Na composição de governos, muitos que se apresentaram como novos” na política, miraram na formação de equipes prioritariamente técnicas, cooptadas no mercado, mas acertaram naquelas cujas influências parlamentares ou capacidade de receber apoios de outras esferas (deputados estaduais, deputados federais, governador, etc.) sinalizavam. Com o tempo, os ocupantes de cargos comissionados que não significam votos” são rapidamente substituídos, sobretudo, pressionados por aqueles que militaram na campanha e que reivindicam o retorno do investimento” pessoal ou financeiro na campanha.
É o sistema! O governante tem que ter muito apoio popular para não se sustentar a partir desse apoio pragmático. A nossa cultura já impregnou em nossas entranhas a máxima do primeiro eu, depois o resto”. O que contrapõe é que essas mesmas pessoas que lesam patrimônio público, o erário e toda uma geração que perde por não receber serviços públicos de qualidade, dominicalmente vão pedir perdão a seus pecados (algo como diminuir o estoque para retomá-lo na segunda-feira).
Somos, em nossa maioria autodenominados cristãos e, no dia-a-dia, declinamos a colocar em prática seus ensinamentos, procurando dar sobrevivência às nossas necessidades materiais e ao nosso egocentrismo (ou o leitor acha que os protagonistas da Operação Lava Jato não iam às pregações nas suas respectivas religiões?).
Temos uma sociedade doente que necessita de reformas profundas. Se não rompermos com essas práticas, nem um verdadeiro outsider” conseguirá realizar um governo exemplar. É preciso entender que não somos o melhor que podemos ser em todos os campos da vida (familiar, social, econômico, profissional, etc.), mas é imponderável que busquemos a mudança de atitude. Para isso, recomendo não deixar de ir a velórios de amigos, parentes ou colegas de trabalho. O momento e o cemitério nos colocam nos devido lugar.

#### [DADOS FORNECIDOS]
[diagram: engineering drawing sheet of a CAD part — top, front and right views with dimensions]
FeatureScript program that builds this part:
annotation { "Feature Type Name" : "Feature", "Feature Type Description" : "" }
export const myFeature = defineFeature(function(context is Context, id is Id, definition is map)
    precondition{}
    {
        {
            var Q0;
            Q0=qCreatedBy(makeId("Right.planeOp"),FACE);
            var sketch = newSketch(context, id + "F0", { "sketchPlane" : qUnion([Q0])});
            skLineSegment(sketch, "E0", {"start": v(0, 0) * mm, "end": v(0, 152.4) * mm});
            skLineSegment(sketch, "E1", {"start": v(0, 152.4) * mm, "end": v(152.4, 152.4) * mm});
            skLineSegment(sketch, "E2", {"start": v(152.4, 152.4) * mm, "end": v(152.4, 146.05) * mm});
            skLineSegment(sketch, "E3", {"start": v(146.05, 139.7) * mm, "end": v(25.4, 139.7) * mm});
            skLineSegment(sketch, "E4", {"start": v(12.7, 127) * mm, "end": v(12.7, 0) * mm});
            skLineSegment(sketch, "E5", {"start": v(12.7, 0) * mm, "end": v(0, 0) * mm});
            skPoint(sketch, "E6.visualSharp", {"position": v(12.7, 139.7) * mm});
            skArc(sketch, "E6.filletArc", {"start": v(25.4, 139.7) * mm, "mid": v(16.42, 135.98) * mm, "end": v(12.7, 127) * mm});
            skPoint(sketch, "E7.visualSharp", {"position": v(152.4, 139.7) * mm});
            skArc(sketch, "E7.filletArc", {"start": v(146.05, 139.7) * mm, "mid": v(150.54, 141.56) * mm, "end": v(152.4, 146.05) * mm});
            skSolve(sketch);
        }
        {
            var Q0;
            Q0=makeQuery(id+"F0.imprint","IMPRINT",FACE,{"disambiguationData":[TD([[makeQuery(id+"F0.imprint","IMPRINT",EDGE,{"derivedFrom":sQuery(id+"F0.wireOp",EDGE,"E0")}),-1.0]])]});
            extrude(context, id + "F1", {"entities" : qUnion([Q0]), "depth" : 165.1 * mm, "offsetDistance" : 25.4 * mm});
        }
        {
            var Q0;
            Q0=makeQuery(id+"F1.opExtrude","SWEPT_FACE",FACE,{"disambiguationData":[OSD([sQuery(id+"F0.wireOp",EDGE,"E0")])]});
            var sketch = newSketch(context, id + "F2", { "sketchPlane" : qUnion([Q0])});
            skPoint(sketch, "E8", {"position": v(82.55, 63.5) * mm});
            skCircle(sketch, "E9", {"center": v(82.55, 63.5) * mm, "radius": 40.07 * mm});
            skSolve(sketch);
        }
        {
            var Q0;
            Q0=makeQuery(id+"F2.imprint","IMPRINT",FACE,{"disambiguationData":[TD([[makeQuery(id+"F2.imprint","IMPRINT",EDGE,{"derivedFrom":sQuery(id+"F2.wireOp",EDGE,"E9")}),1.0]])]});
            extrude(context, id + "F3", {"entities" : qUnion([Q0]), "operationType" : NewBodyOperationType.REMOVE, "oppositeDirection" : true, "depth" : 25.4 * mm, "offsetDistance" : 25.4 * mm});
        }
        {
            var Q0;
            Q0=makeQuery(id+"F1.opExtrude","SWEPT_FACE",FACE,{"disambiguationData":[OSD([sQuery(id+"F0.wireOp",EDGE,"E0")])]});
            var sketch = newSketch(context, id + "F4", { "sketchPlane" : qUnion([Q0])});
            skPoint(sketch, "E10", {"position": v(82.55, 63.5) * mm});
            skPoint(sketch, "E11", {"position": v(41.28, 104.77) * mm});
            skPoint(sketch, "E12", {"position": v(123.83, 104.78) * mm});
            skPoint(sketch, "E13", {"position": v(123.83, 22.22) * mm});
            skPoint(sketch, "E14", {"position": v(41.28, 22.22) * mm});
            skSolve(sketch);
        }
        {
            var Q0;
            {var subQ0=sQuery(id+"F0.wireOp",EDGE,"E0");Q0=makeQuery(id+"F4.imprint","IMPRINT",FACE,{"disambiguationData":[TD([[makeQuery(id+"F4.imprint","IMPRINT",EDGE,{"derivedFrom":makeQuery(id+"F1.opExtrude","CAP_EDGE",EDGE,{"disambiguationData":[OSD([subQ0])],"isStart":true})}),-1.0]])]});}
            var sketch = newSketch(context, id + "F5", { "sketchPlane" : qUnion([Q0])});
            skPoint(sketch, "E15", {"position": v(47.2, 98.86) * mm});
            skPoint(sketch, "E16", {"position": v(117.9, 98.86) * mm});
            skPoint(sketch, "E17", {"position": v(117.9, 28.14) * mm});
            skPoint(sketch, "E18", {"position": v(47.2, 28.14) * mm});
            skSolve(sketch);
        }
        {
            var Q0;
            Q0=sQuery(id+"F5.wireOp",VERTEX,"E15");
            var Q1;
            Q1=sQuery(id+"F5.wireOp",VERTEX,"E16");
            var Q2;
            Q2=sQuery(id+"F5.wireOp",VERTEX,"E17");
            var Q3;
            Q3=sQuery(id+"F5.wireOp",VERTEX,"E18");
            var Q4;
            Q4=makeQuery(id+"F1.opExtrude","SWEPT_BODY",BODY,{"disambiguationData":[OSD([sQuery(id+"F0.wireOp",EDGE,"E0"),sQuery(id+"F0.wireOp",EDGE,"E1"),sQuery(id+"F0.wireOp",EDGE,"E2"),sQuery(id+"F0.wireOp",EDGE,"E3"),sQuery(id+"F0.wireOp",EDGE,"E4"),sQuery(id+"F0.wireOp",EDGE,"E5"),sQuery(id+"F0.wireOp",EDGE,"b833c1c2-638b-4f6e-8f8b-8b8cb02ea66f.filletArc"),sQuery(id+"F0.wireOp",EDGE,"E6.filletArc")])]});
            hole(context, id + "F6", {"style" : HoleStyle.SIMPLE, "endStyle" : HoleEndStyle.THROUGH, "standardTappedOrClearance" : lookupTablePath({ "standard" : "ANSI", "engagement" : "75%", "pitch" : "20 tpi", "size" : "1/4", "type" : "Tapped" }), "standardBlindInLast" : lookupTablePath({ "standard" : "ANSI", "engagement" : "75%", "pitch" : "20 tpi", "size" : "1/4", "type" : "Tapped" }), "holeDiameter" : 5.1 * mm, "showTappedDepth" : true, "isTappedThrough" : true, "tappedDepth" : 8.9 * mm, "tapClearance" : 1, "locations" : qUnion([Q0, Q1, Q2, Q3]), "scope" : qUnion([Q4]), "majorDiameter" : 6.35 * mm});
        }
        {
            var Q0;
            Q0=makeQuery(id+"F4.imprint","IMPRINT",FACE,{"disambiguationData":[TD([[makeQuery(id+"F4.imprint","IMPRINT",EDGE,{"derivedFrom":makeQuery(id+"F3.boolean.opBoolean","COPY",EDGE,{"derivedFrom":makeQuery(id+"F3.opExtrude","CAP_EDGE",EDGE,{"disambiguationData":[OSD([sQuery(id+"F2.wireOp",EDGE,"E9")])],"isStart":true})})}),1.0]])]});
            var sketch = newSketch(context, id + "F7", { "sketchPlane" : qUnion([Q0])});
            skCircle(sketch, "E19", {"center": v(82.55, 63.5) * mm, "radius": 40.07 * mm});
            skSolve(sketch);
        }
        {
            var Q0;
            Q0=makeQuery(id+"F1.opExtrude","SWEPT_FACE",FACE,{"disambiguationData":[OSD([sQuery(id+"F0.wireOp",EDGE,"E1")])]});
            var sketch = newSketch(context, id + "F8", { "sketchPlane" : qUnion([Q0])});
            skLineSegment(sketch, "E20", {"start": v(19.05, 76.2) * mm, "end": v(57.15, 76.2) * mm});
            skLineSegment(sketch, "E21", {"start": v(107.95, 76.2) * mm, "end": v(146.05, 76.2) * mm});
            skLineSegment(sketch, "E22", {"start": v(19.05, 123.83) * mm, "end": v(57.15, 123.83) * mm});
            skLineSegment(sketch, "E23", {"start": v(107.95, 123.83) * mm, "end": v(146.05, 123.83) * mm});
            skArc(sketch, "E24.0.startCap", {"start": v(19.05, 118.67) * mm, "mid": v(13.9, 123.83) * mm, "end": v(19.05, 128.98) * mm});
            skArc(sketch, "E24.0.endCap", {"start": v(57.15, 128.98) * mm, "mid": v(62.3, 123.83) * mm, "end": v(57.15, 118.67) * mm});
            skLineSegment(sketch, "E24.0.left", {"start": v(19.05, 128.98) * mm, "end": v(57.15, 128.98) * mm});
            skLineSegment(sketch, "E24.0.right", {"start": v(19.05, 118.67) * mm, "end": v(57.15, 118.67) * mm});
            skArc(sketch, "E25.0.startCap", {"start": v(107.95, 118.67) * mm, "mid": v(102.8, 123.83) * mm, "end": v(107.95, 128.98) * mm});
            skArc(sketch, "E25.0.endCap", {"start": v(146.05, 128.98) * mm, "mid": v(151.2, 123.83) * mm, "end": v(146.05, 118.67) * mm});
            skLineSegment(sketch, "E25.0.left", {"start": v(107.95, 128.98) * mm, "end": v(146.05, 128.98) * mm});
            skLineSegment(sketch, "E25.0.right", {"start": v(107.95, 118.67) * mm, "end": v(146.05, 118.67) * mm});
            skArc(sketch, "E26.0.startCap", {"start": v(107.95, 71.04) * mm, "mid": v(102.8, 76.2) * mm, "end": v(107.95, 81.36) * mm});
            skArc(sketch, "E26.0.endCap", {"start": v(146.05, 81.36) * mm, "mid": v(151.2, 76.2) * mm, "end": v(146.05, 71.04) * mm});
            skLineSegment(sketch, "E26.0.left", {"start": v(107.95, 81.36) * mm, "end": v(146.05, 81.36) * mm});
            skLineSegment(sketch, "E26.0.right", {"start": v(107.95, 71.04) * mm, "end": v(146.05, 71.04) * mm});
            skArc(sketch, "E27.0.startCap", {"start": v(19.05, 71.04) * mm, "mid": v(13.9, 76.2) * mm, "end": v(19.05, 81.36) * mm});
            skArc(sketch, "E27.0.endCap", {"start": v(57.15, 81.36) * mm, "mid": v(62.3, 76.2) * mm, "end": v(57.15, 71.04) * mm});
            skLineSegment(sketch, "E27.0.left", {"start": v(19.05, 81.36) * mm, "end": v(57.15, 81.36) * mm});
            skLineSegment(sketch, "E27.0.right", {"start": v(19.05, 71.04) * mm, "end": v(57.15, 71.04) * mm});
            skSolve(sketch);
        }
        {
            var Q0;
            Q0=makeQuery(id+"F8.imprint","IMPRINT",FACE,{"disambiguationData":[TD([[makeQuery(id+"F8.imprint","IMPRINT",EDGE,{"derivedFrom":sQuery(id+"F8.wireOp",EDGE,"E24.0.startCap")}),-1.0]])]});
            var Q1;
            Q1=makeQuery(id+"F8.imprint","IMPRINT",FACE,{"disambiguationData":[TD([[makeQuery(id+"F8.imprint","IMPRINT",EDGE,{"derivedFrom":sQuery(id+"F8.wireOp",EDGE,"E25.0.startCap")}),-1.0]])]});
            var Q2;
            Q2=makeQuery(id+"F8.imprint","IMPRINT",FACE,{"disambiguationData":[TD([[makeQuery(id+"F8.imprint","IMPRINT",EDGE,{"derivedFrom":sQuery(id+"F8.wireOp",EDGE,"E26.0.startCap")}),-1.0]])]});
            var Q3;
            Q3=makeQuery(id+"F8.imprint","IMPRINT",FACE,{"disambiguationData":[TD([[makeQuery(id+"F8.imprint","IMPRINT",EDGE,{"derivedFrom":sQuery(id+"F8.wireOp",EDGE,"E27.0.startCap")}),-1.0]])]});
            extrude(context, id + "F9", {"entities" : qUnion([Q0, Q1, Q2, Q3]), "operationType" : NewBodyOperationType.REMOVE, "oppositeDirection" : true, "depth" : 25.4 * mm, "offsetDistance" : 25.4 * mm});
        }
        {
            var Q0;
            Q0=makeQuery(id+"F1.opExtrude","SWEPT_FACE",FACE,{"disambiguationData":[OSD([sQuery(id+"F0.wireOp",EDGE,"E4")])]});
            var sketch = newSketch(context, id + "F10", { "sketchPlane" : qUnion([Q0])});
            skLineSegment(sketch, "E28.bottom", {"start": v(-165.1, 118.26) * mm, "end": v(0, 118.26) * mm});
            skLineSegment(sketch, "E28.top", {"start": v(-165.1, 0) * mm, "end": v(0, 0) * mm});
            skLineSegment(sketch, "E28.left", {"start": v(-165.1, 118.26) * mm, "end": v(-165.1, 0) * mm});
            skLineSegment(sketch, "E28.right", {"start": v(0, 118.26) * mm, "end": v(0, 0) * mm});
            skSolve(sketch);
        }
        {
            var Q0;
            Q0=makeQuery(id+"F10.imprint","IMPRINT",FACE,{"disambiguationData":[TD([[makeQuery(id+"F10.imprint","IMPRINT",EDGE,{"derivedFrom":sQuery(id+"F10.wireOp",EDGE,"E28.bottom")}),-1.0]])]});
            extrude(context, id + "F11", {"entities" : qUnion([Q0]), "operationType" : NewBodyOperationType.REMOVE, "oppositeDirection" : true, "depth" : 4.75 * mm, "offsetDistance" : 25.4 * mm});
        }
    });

#### [ENUNCIADO DA TAREFA 1]
De acordo com o texto de apoio, aonde se recomenda não deixar de ir para buscar a mudança de atitude?
#### [ENUNCIADO DA TAREFA 2]
Reescreva de forma mais concisa o parágrafo do texto de apoio iniciado por "Temos uma sociedade doente", preservando seus fatos principais.
Os itens formam um material à parte, independente do texto de apoio.

#### [RESOLUÇÃO PROPOSTA 1]
A velórios de amigos, parentes ou colegas de trabalho.

#### [RESOLUÇÃO PROPOSTA 2]
A sociedade está doente e precisa de reformas profundas. Sem romper com essas práticas, nem um verdadeiro outsider conseguirá fazer um governo exemplar. Embora não sejamos o melhor que podemos ser em todos os campos da vida, é preciso buscar a mudança de atitude. Para isso, recomenda-se ir a velórios de amigos, parentes ou colegas de trabalho, pois o momento e o cemitério nos colocam em nosso devido lugar.